Data for this exercise =
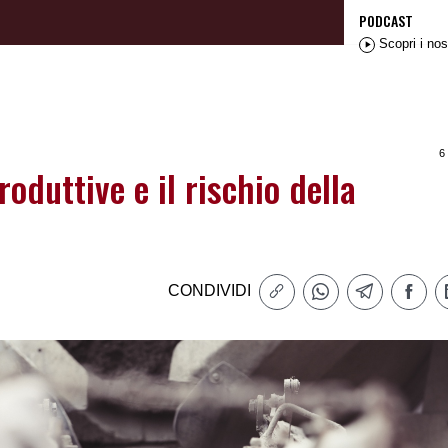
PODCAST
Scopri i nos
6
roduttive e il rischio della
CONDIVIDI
* * *
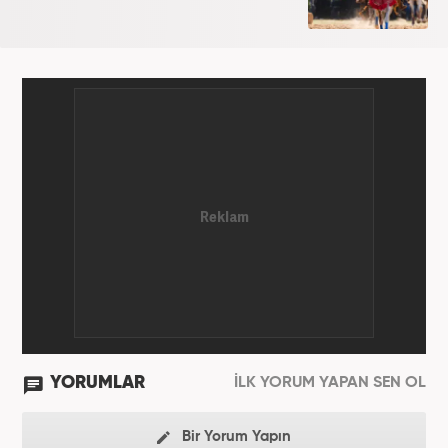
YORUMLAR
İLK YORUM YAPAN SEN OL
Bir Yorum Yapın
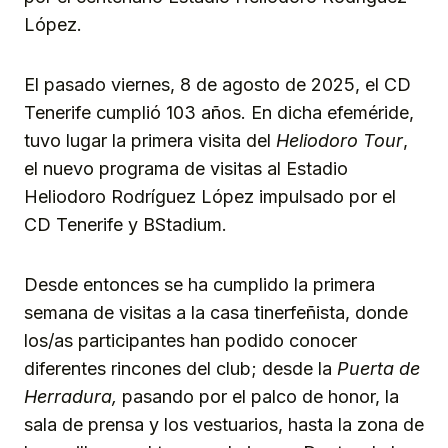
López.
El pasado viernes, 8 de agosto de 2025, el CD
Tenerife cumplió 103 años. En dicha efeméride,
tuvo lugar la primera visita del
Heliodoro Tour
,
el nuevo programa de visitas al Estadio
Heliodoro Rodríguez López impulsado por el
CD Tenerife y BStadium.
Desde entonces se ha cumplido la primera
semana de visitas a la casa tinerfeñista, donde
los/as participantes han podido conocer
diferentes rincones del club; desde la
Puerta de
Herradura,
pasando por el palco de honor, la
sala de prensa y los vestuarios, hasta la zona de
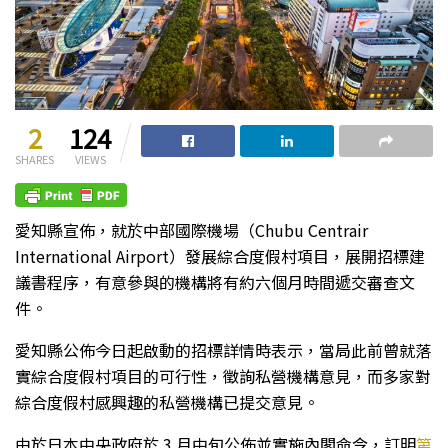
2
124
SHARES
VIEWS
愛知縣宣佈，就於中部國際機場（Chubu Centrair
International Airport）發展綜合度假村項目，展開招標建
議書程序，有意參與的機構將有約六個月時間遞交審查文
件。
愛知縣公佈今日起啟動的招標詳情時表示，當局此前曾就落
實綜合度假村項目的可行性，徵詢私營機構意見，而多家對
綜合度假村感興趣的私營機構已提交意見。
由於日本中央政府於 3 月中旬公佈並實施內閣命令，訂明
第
...
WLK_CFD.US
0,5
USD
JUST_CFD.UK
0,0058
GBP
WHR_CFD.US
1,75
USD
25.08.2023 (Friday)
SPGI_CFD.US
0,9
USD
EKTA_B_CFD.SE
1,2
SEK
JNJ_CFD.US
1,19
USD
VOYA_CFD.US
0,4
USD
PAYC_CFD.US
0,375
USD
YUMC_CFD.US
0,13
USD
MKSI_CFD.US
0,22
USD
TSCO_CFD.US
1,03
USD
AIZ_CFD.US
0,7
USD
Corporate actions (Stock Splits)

What the task requires = Copy every line in the entries above that contains the string "López". Uppercase and lowercase letters count as different.

Written response =
López.
Heliodoro Rodríguez López impulsado por el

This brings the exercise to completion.